Wraps a [cudarc::cublas::CudaBlas] handle, performs cuBLAS L1/L2/ L3 ops on its assigned stream, and returns completion via the configured CompletionStrategy (§3.2 stateless-handle archetype + §5.10 callback wiring).

Sub-modules:

  • gemm — typed Gemm<T> for f32/f64/f16/bf16 (cudarc safe layer) and the legacy SgemmRequest adapter that routes through Gemm<f32> for back-compat.
  • gemm_strided_batched — strided-batched gemm via cudarc’s safe layer for f32/f64/f16/bf16; can drop to crate::sys::cublas::gemm_strided_batched_ex if more dtypes are needed in a follow-up.
  • l1 — axpy / dot / nrm2 / scal / asum / iamax / iamin / copy / swap / rot via the cuBLAS ex-suffix entry points.
  • l2 — gemv / ger via cudarc’s Gemv<T> and the local cublasGemv_v2 / cublasGer_v2 wrappers.
  • l3 — geam / syrk / trsm via the local cublasSgeam / cublasSsyrk_v2 / cublasStrsm_v2 wrappers (and dgeam/dsyrk/ dtrsm).
  • scaling — fp8 scaling-factor helpers (per-tensor / per-row), stubbed under the cublas-fp8 feature for use by cublasGemmEx on Hopper+.

The mailbox is freed immediately after the kernel is enqueued — the actor never blocks on the GPU (§5.2).
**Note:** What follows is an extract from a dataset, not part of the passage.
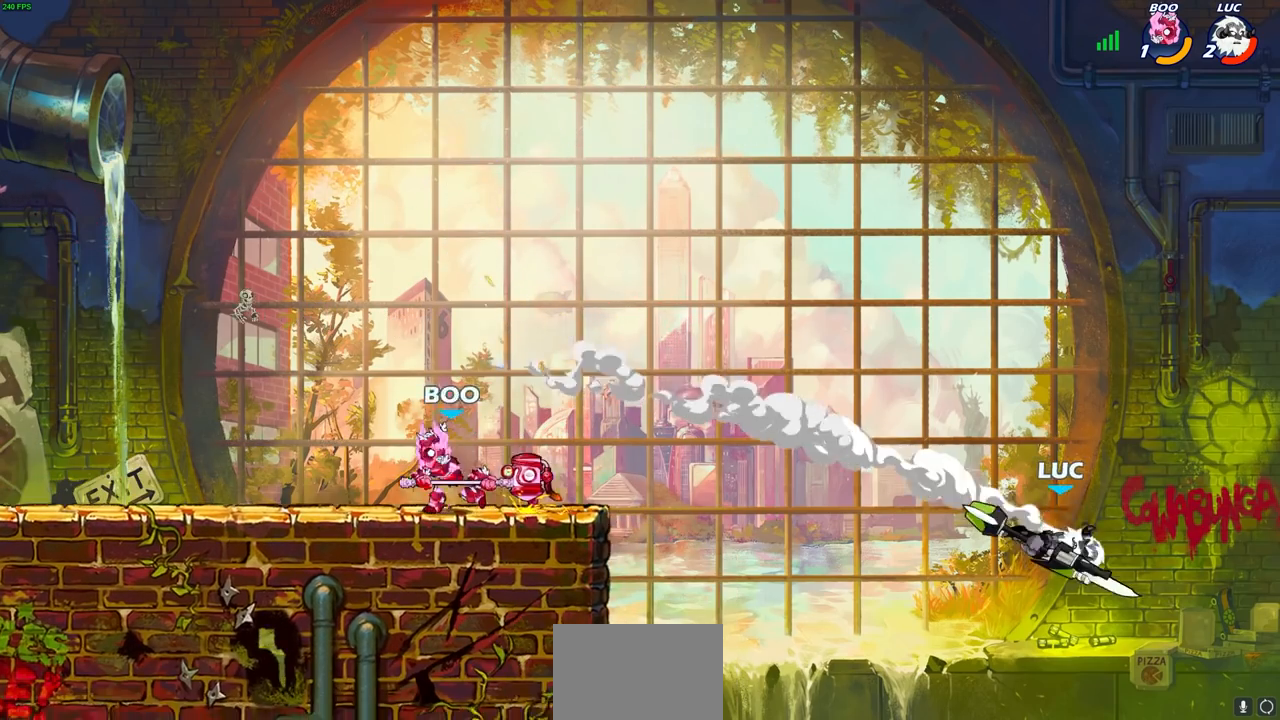
{"buttons": ["CIRCLE"], "left_stick": "center", "right_stick": "center", "events": [[317, "CIRCLE", "down"], [433, "left_stick", "center"]]}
Reply delivery happens on the Tokio task spawned by crate::kernel::envelope::run_kernel.

Re-exports§

pub use gemm::GemmRequest;
pub use gemm_strided_batched::GemmStridedBatchedRequest;
pub use l1::AsumRequest;
pub use l1::AxpyRequest;
pub use l1::CopyRequest;
pub use l1::DotRequest;
pub use l1::IamaxRequest;
pub use l1::IaminRequest;
pub use l1::Nrm2Request;
pub use l1::RotRequest;
pub use l1::ScalRequest;
pub use l1::SwapRequest;
pub use l2::GemvRequest;
pub use l2::GerRequest;
pub use l3::GeamRequest;
pub use l3::SyrkRequest;
pub use l3::TrsmRequest;

Modules§

gemm
Typed GemmRequest<T> + GemmDispatch impls.
gemm_strided_batched
Typed GemmStridedBatchedRequest<T> + GemmStridedBatchedDispatch impls.
l1
Typed L1 ops: axpy, dot, nrm2, scal, asum, iamax, iamin, copy, swap, rot.
l2
Typed L2 ops: gemv, ger.
l3
Typed L3 ops other than gemm: geam (matrix add/scale), syrk (symmetric rank-k update), trsm (triangular solve).
scaling
fp8 scaling-factor helpers.

Structs§

BlasActor
Two-track construction: a real cuBLAS-backed actor (props), and a mock variant used by examples/echo_no_gpu and unit tests where no GPU is present.

Enums§

BlasMsg
Public messages for BlasActor. Each variant boxes a typed dispatcher trait object so the dtype dimension travels through the box without forcing an N-fold mailbox explosion.